A maioria dos juízes do Tribunal Regional Eleitoral do Amazonas (TRE-AM) descartou, nesta segunda-feira (21), a cassação de mandato do governador do Amazonas José Melo (PROS) e do vice-governador Henrique Oliveira (SDD) em processo por conduta vedada.

A ação é movida pela coligação do adversário de Melo nas eleições ao governo, Eduardo Braga (PMDB), hoje ministro de Minas e Energia. Para três dos seis membros do tribunal, a coligação do governador cometeu irregularidade ao utilizar policiais militares em propaganda eleitoral no pleito do ano passado, mas deve ser penalizada com a aplicação de multa de R$ 25 mil. Para um juiz, governador e vice devem ser absolvidos.

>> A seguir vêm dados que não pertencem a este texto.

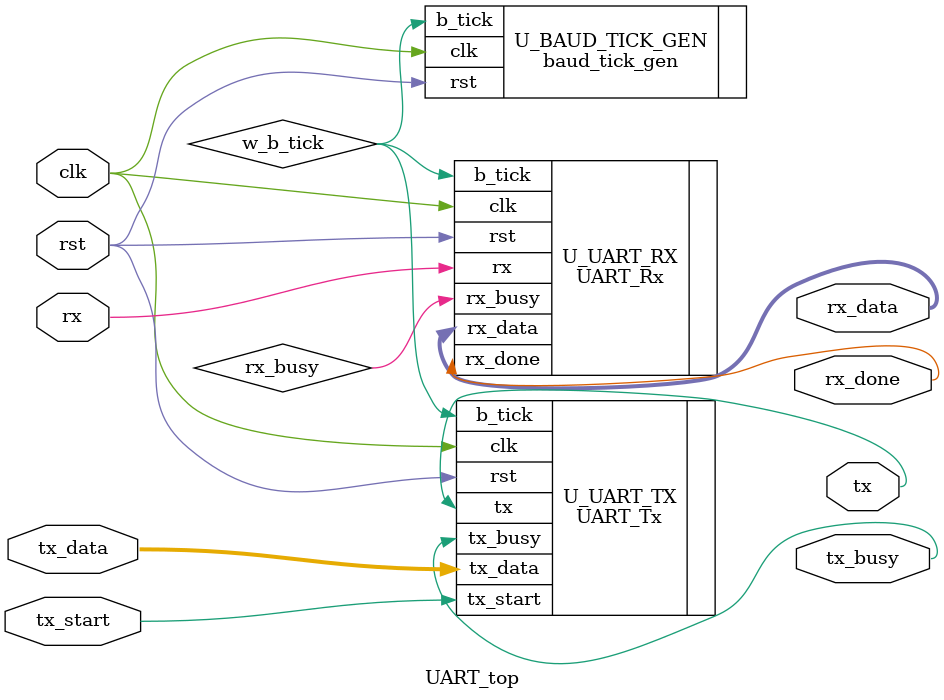
<source format=v>
`timescale 1ns / 1ps
module UART_top (
    input clk,
    input rst,
    input tx_start,
    input [7:0] tx_data,
    input rx,
    output tx_busy,
    output tx,
    output [7:0] rx_data,
    // output rx_busy,
    output rx_done
);
    wire w_b_tick;

    baud_tick_gen U_BAUD_TICK_GEN(
        .clk(clk),
        .rst(rst),
        .b_tick(w_b_tick)
    );

    UART_Tx U_UART_TX(
        .clk(clk),
        .rst(rst),
        .tx_start(tx_start),
        .b_tick(w_b_tick),
        .tx_data(tx_data),
        
        .tx_busy(tx_busy),
        .tx(tx)
    );


    UART_Rx U_UART_RX(
        .clk(clk),
        .rst(rst),
        .b_tick(w_b_tick),
        .rx(rx),

        .rx_data(rx_data),
        .rx_busy(rx_busy),
        .rx_done(rx_done)
    );
endmodule

</source>
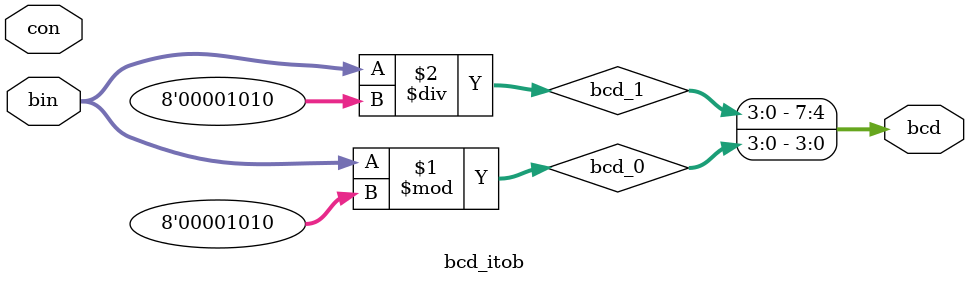
<source format=v>

module bcd_itob(
	input [7:0] bin,
	output [7:0] bcd,
	input con
);

wire [7:0] bcd_0;
wire [7:0] bcd_1;

	assign bcd_0 = bin % 8'h0A;
	assign bcd_1 = bin / 8'h0A;

	assign bcd[3:0] = bcd_0[3:0];
	assign bcd[7:4] = bcd_1[3:0];

endmodule

</source>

Na sessão desta segunda, votaram pela aplicação de multa o desembargador Mauro Bessa e o juiz Dídimo Santana. O julgamento foi suspenso após pedido de vista do juiz Márcio Rys, que prometeu devolver o processo para julgamento na próxima segunda-feira, 28. Ele será o último a votar.

Além de Bessa e Dídimo, a juíza federal Marília Gurgel já havia votado pela aplicação de multa. Também já votaram no processo o juiz Marco Antônio Pinto da Costa, que opinou pela improcedência total do processo, inocentando todos os envolvidos, e o juiz Affimar Cabo Verde, único a opinar pela cassação.

Caso aplicação de multa seja confirmada, tanto os advogados de José Melo quanto os de Braga, prometem recorrer.

A defesa de Melo sustenta que não houve ilegalidade na propaganda durante a campanha eleitoral. “Nós vamos apresentar recurso para que o Tribunal Superior (Eleitoral) reveja esta decisão, porque na linha do que foi apresentado, em parte do voto do desembargador (Mauro Bessa) e em parte no voto do juiz Marco Antônio, não há ilicitude nenhuma reconhecida. Portanto, o caminho correto seria a absolvição”, afirmou Yuri Dantas, advogado do governador.

O advogado de Braga, Daniel Nogueira, disse que pretende demonstrar que a pena deve ser aumentada. “A pena precisa ser adequada à gravidade dos fatos”, disse.